Another option to consider is the Patagonia PowSlayer. With a helmet-compatible hood, generously sized pit zips, an adjustable powder skirt, and eight pockets, the PowSlayer is a fully featured backcountry companion. However, the Patagonia jacket uses 3-layer Gore-Tex Pro, which offers improved breathability but sacrifices some range of motion compared to the stretchy build of the Hemispheres.
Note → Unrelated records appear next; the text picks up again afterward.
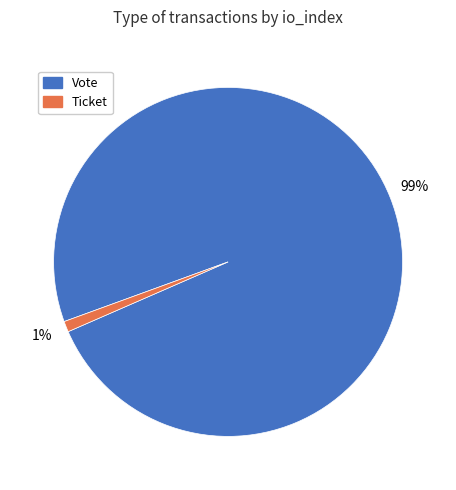

To the nearest percent, what is the combined percentage of Vote and Ticket?

100%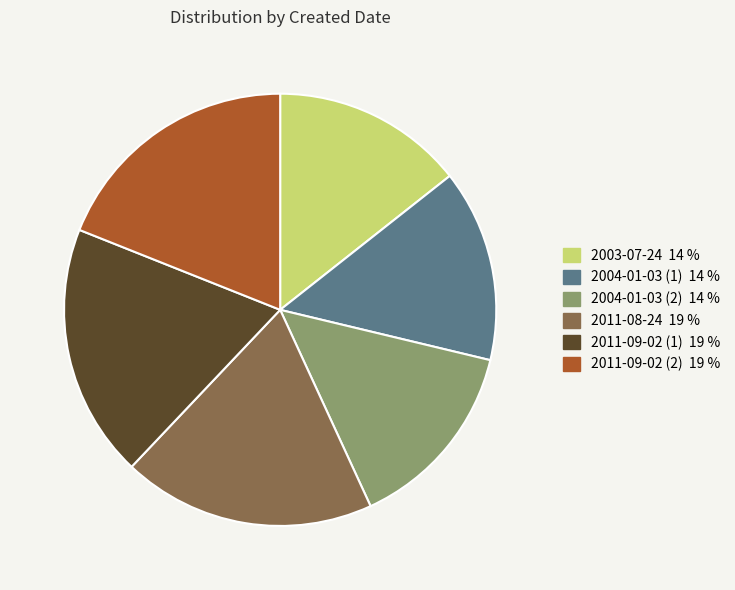

True or false: 2011-09-02 (2) accounts for 19% of the total.

True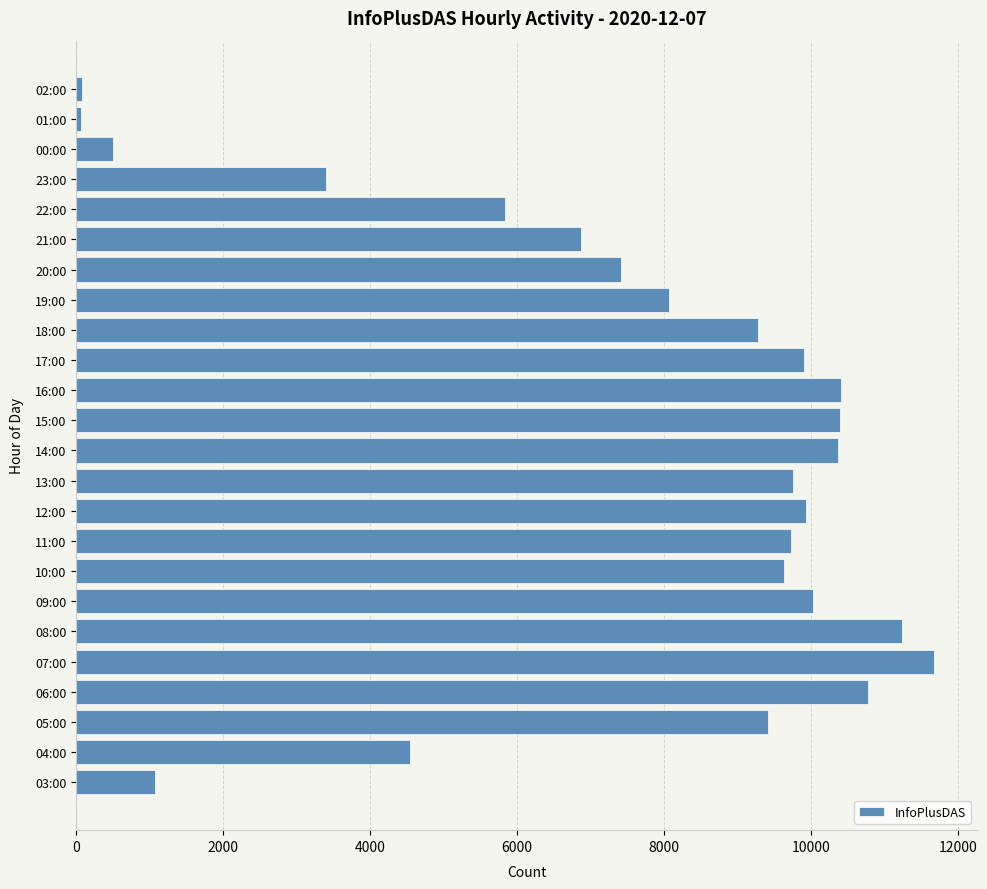

What is the sum of all values?

180345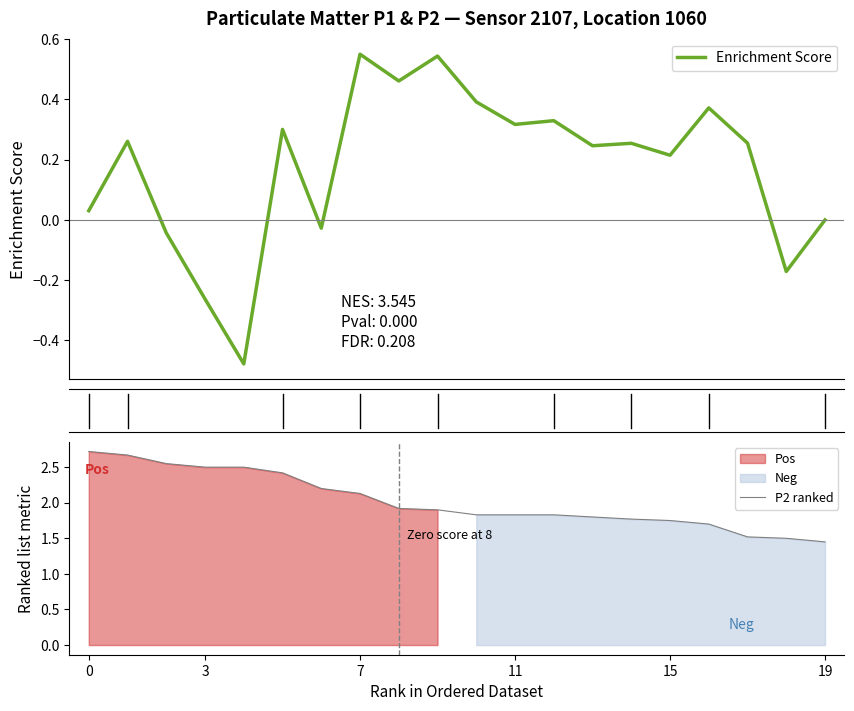

What is the difference between the maximum and minimum values in the Enrichment Score series?

1.0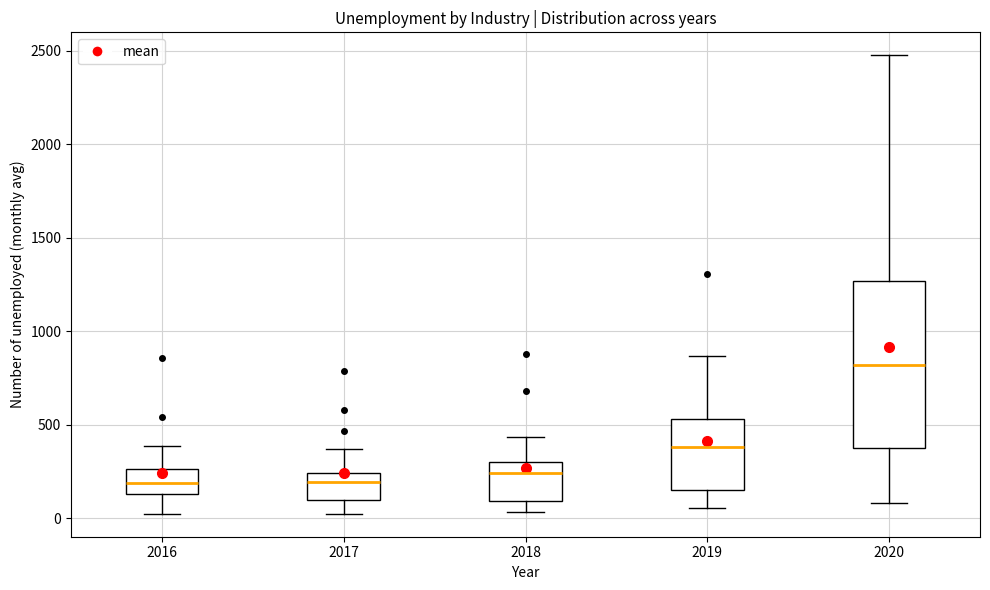

Reading left to right, transcribe this box plot: for each box, give where its median line is, the range the box spans, and where its two whiskers end, as read against the y-axis. The values are not printed on the chart, so give them approximately, as read against the axis.

2016: median 200, box 150 to 250, whiskers 0 to 400
2017: median 200, box 100 to 250, whiskers 0 to 350
2018: median 250, box 100 to 300, whiskers 50 to 450
2019: median 400, box 150 to 550, whiskers 50 to 850
2020: median 800, box 400 to 1250, whiskers 100 to 2500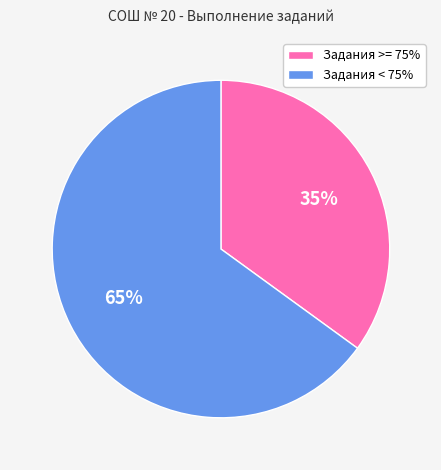

Is there a majority slice in this chart?

Yes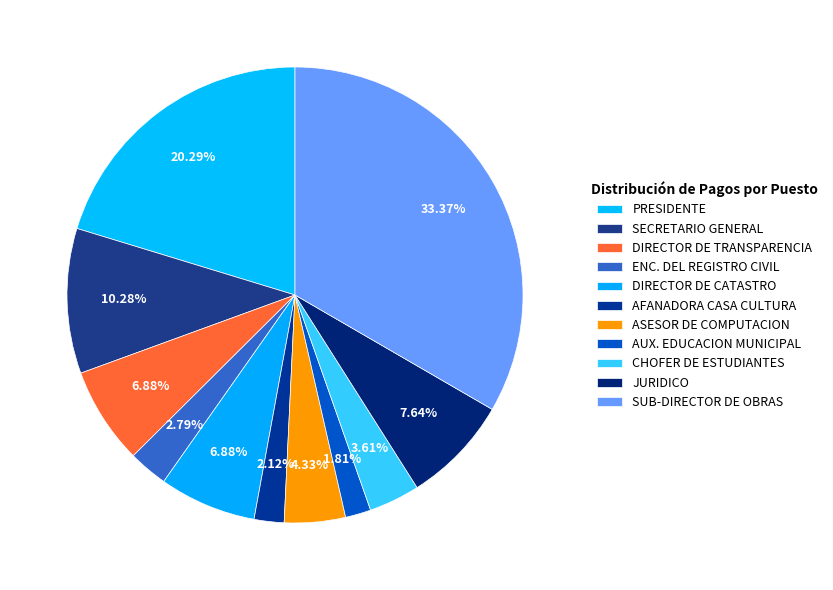

How many slices are in this pie chart?

11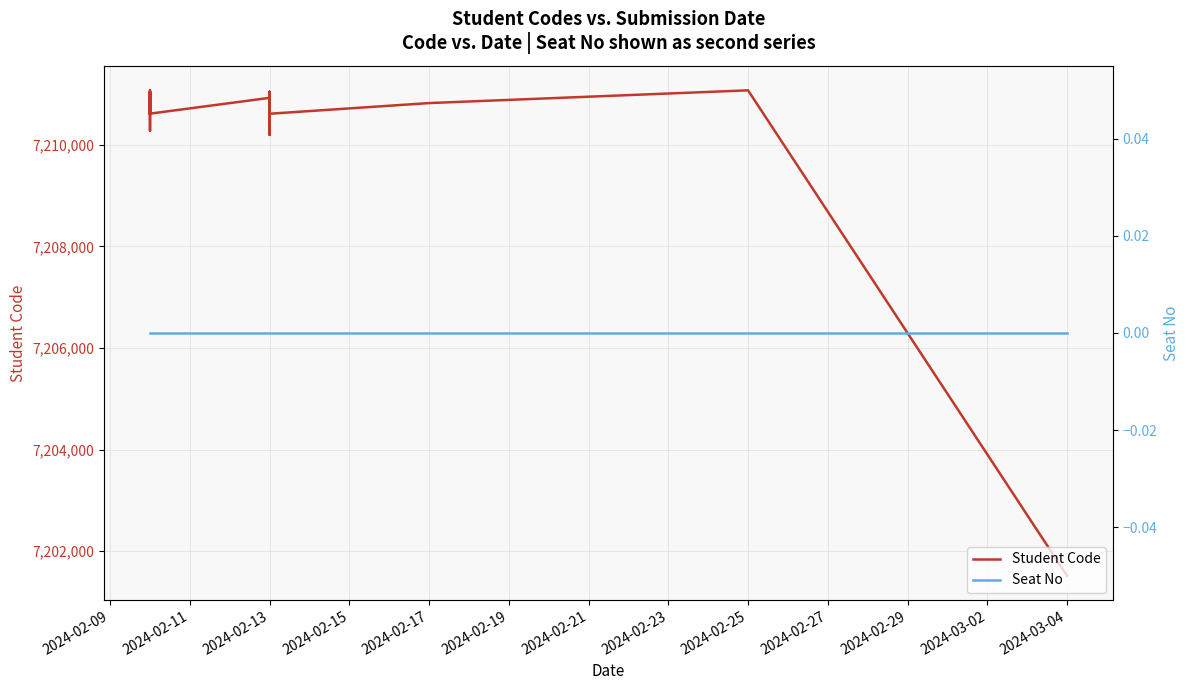

True or false: Student Code and Seat No cross at least once.

False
In the end, we give the nod to the Hemispheres for its superior mobility and venting system (not to mention, it’s the better value at $599 compared to the PowSlayer’s $699 price tag).
Last but not least, the Arc’teryx Sabre is another versatile resort and backcountry shell. Its Gore-Tex construction is a step down from the PowSlayer’s Gore-Tex Pro, but the Sabre doesn’t skimp on helpful features: it has a best-in-class helmet-compatible hood, decently sized pit zips (although not as long as those on the Hemispheres), and a powder skirt. For added comfort and light insulation, Arc’teryx also used a soft fleece backer on the Sabre (opting for the LT version for $24 more will get you the same C-Knit as the Hemispheres). All things considered, the Sabre is an undoubtedly well-rounded jacket, but those that spend more time touring than at the resort will be better served by the Hemispheres with its lighter weight, bigger vents, and stretchy paneling.